The upcoming referendum raises opportunities for us to reflect on who we are as people. Importantly, who God made us. As we’re thinking through our vote and talking with others, it’s worth remembering that bearing God’s image means we must uphold two truths about humanity:      

  1. Our connection to others
  2. The delight of difference

To reflect on just the first truth (leaving the second point to another blog post): Humanity’s reflection of God means we are unavoidably & deeply connected to others

To be a human, ‘made in the image of God’, means ‘no man is an island’. In Genesis 1:27, God makes humanity like him: a complex unity. ‘God created man (singular) in His own image’. Just as there is one God, there is one humanity. ‘In the image of God He created them’. The true God is 3 persons – hinted at in verses 1-2 with ‘God, the Word and His Spirit’; and the ‘original’ word for God being plural, with a singular verb. We too are a complex unity: One humanity, male and female. At our base level we aren’t ‘individuals’, but ‘persons in relationship’ – like the God who is Father, Son and Spirit. Image bearing isn’t about only one type of relationship: marriage (though it does shape it). It speaks to how all humanity is both distinctive and dependent. We aren’t God’s image ‘alone’. We image Him in connection to others. 

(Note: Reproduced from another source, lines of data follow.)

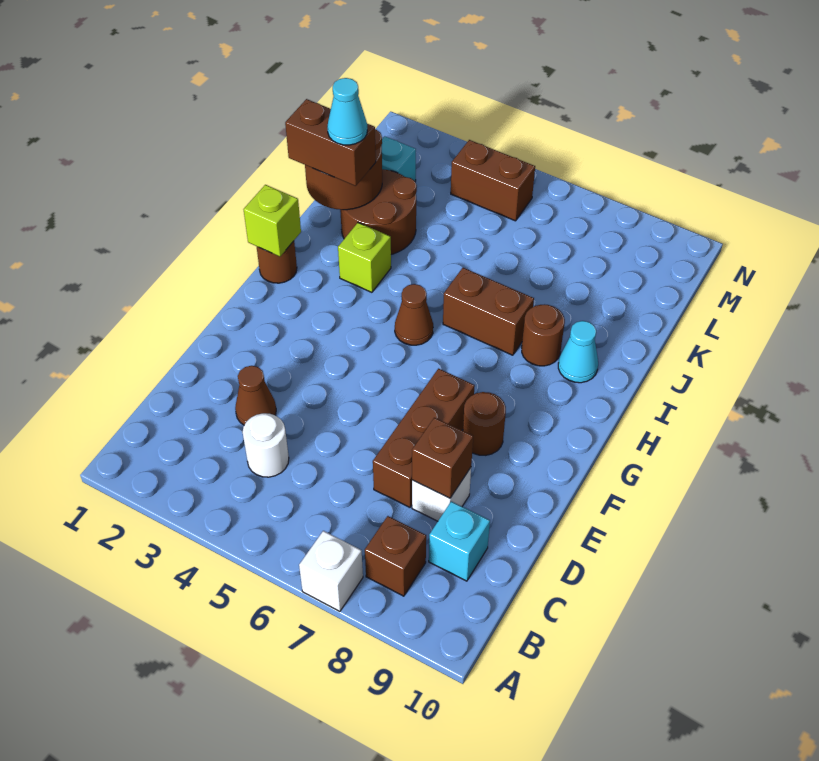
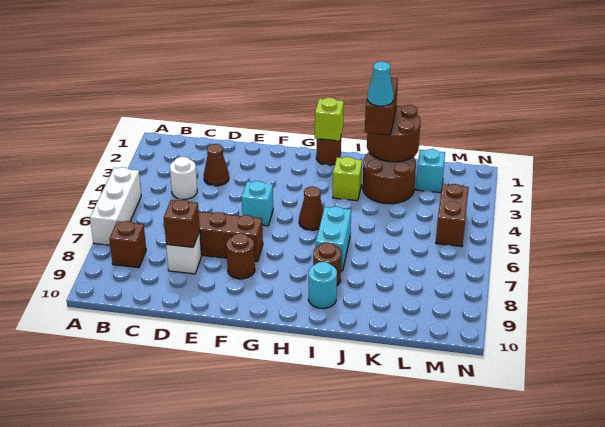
white 1x1 brick [299,531,363,611] -> white 1x3 brick [90,167,141,245]
cyan 1x1 brick [429,501,490,581] -> cyan 1x1 brick moved to [242,181,273,226]
brown 1x2 brick [443,268,534,355] -> cyan 1x2 brick [316,207,351,271]
cyan 1x1 cone [558,321,598,383] -> cyan 1x1 round brick [308,262,337,308]

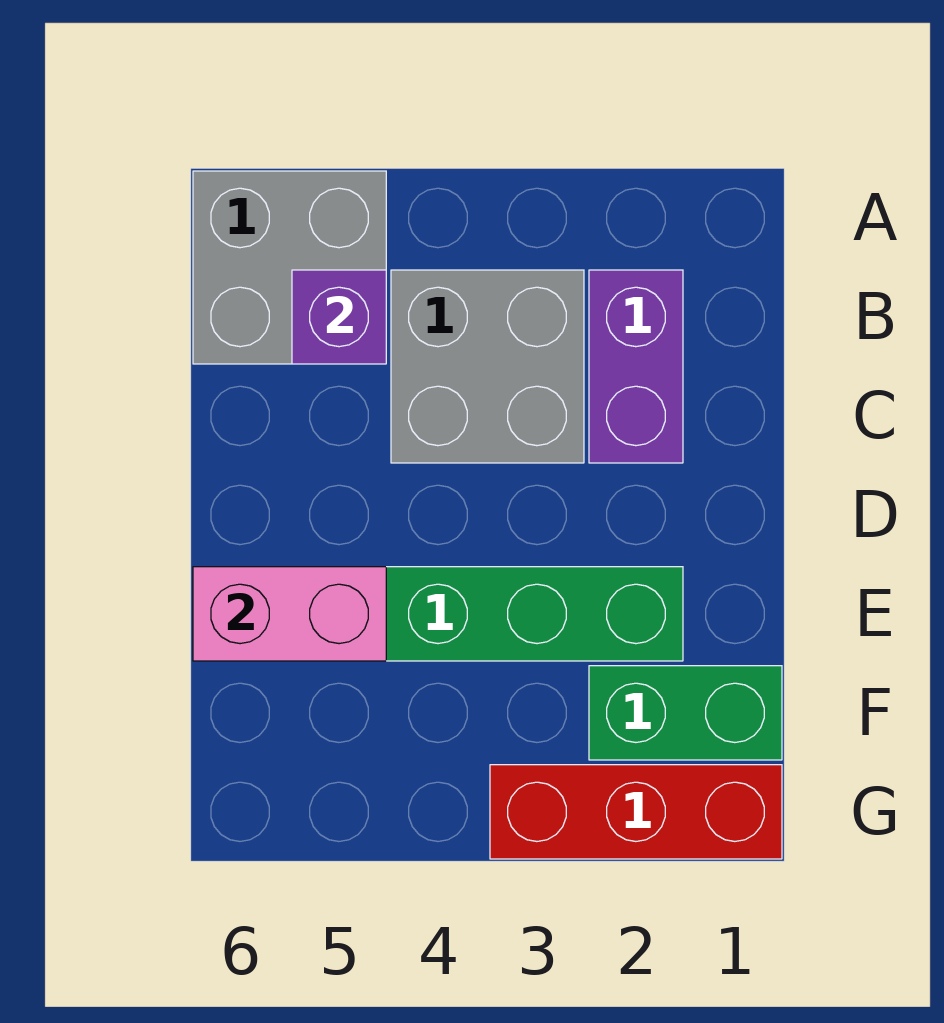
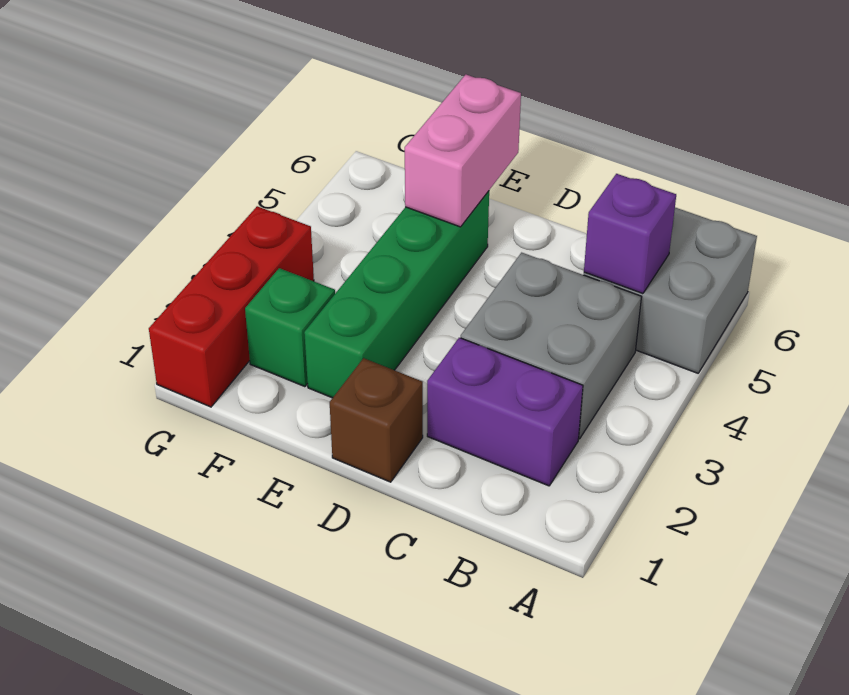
none -> brown 1x1 brick [330,358,423,482]
green 1x2 brick [589,666,782,760] -> green 1x1 brick [245,268,335,387]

To be connected to others means we all share in other’s wins and failures.

One aspect of our identities is collective. We are who we are, each of us, in part by virtue of who we are together.’

Oliver O’Donovan

We share the wins. We benefit from what we do together. One person alone can’t build a Boeing 747 or a smart phone. The complexity of thought, production and materials is beyond any single person to build them entirely ‘from scratch’. In fact, there’s very little we do in a day ‘achieved alone’. The morning routine of a shower, getting dressed and eating breakfast point to a variety of industries and the effort of thousands of people’s labour. We enjoy abundant blessings that we couldn’t create alone. All life is communal – sharing in other’s wins.

We also share the failures. Even our moral and spiritual failures are communal. Guilt is collective in the people of God. As Christ’s body, the sin of others impacts every church member (2 Cor 11:29). Ezra claims the guilt of His people, as his own – rather than distance himself (Ezra 9). He understands that ‘community’ means the guilt of any, is shared by all.

Collective guilt spans across generations in God’s eyes. Daniel leads the people in a prayer of repentance where he acknowledges the sins of his generation and that of their fathers (Daniel 9). 

But, communal failure is not only from our connection as ‘the saved’. God accounts for our national identities. While Israel enjoyed a unique relationship with God, His engagement with people ‘collectively’ is not restricted to Israel. In Jonah, the Ninevites were warned that God was coming to judge and overturn their city. Their bold repentance saw God respond in mercy (as Jonah always feared He would!). In Obadiah, the Edomites are held responsible as a nation for their historical and present treatment of God’s people. In Genesis 15, God delays His judgement of the Canaanites for 400 years until their sin has reached a certain level of offence. The Bible’s communal thinking is broader than our identification with the living – God sees our unity with our ancestors and the historical action of your ‘people and nation’.   As we share in the blessings of community, we bear our community’s guilt. 

The referendum is not just an opportunity to look again at our constitution. It’s a chance for us to look afresh at who we are: God’s image; ‘persons-in-relationship’; deeply connected to others.